─── Document section ───
Calculating Velocity in Two Dimensions: A Real-Life Swimming Challenge

[Mary1910]

Question:
In an anniversary celebration of Marilyn Bell's 1954 feat- she was the first person to swim across Lake Ontario- a swimmer set out from the shores of New York and maintained a velocity of 4m/s (N). As the swimmer approached the Ontario shore, she encountered a cross-current of 2 m/s (E 25 degrees S) - 25 degrees South of East. Calculate her velocity with respect to the crowd observing from the beach (with respect to the ground).

My Attempt at a Solution:

First I drew a triangle. 4m/s (N) is the left side of the triangle. 2m/s (E 25 degrees S) is the top of the triangle. And the right side is the side that I think that I am solving for.

Next I divided the triangle into two right angled triangles.

Solving for the top triangle:

sin=Opposite/Hypotenuse
=2sin(65)
─── Supplied material ───
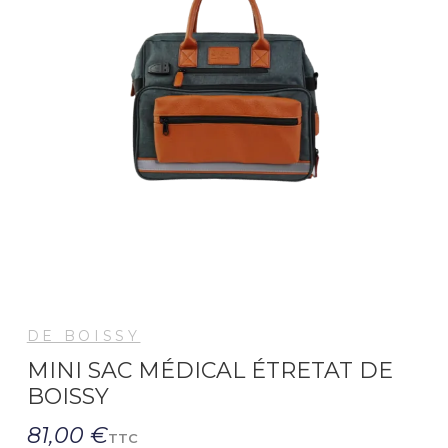
DE BOISSY
MINI SAC MÉDICAL ÉTRETAT DE
BOISSY
81,00 €
TTC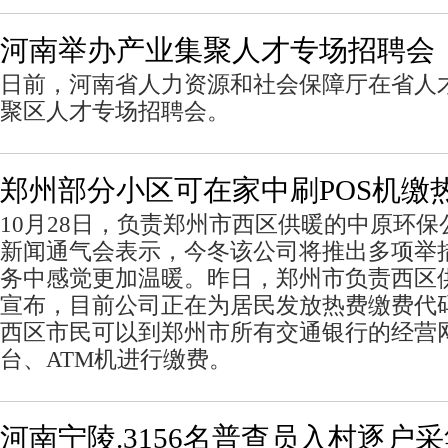
河南举办产业集聚人才专场招聘会
日前，河南省人力资源和社会保障厅在省人
聚区人才专场招聘会。
郑州部分小区可在家中刷POS机缴
10月28日，负责郑州市西区供暖的中原环
新闻通气会表示，今冬该公司将推出多项举
务中感觉更加温暖。昨日，郑州市负责西区
宣布，目前公司正在为居民发放热费缴费代
西区市民可以到郑州市所有交通银行的经营
台、ATM机进行缴费。
河南宁陵.3156名普查员入村逐户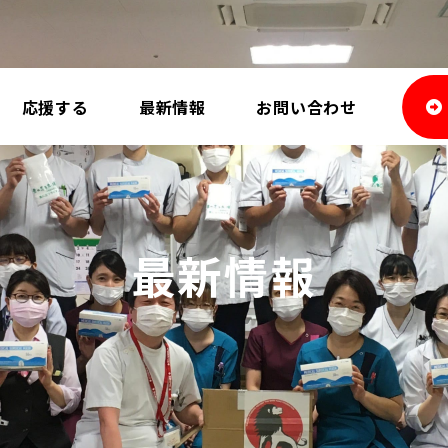
応援する
最新情報
お問い合わせ
最新情報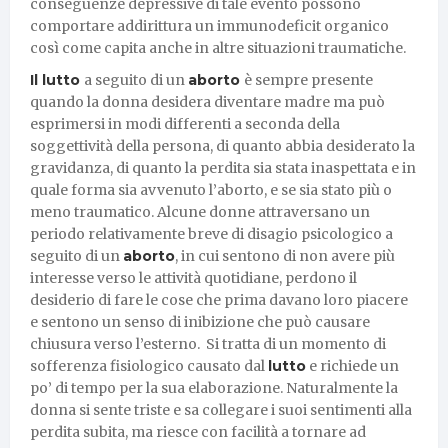
conseguenze depressive di tale evento possono
comportare addirittura un immunodeficit organico
così come capita anche in altre situazioni traumatiche.
Il lutto
a seguito di un
aborto
è sempre presente
quando la donna desidera diventare madre ma può
esprimersi in modi differenti a seconda della
soggettività della persona, di quanto abbia desiderato la
gravidanza, di quanto la perdita sia stata inaspettata e in
quale forma sia avvenuto l’aborto, e se sia stato più o
meno traumatico. Alcune donne attraversano un
periodo relativamente breve di disagio psicologico a
seguito di un
aborto
, in cui sentono di non avere più
interesse verso le attività quotidiane, perdono il
desiderio di fare le cose che prima davano loro piacere
e sentono un senso di inibizione che può causare
chiusura verso l’esterno. Si tratta di un momento di
sofferenza fisiologico causato dal
lutto
e richiede un
po’ di tempo per la sua elaborazione. Naturalmente la
donna si sente triste e sa collegare i suoi sentimenti alla
perdita subita, ma riesce con facilità a tornare ad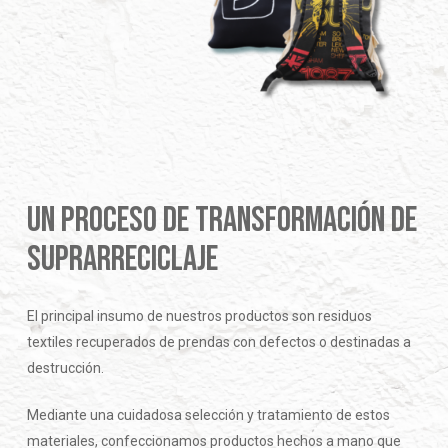
UN PROCESO DE TRANSFORMACIÓN DE
SUPRARRECICLAJE
El principal insumo de nuestros productos son residuos
textiles recuperados de prendas con defectos o destinadas a
destrucción.
Mediante una cuidadosa selección y tratamiento de estos
materiales, confeccionamos productos hechos a mano que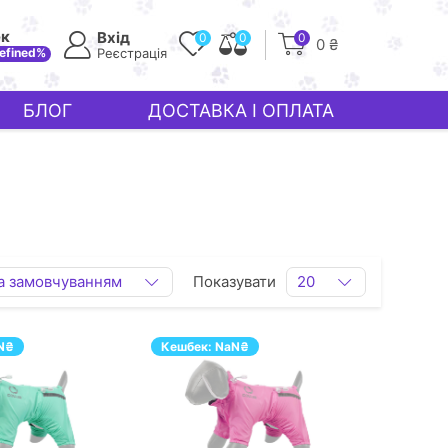
ек
Вхід
0
0
0
0 ₴
efined%
Реєстрація
БЛОГ
ДОСТАВКА І ОПЛАТА
а замовчуванням
Показувати
20
N
₴
Кешбек:
NaN
₴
───
- **Required work**
A. From the swimming velocity thread, write out the passage that begins with the words containing "My Attempt at" and ends with "right angled triangles.".
B. Continue the swimming velocity thread from its last line, carrying the attempted solution forward.

- **Answers by item**
A.
My Attempt at a Solution:

First I drew a triangle. 4m/s (N) is the left side of the triangle. 2m/s (E 25 degrees S) is the top of the triangle. And the right side is the side that I think that I am solving for.

Next I divided the triangle into two right angled triangles.

B.
=1.81 m/s

cos=Adjacent/Hypotenuse
=2cos(65)
=0.845 m/s
=0.85m/s

To solve for the bottom triangle:

4m/s - 0.85m/s = 3.15m/s

Use Pythagorean theorem to solve for the unknown side:

3.15^2 + 1.81^2
=3.63m/s

Calculate the direction of the velocity:

tan=ay/ax
tan=1.81/3.15
=29.88
=30 degrees

Therefore her velocity, with respect to the crowd observing from the beach is 3.63m/s (N 30 degrees E)

Could someone please let me know if my calculations are correct? I would appreciate the help. :)

 

[paisiello2]

Looks right to me.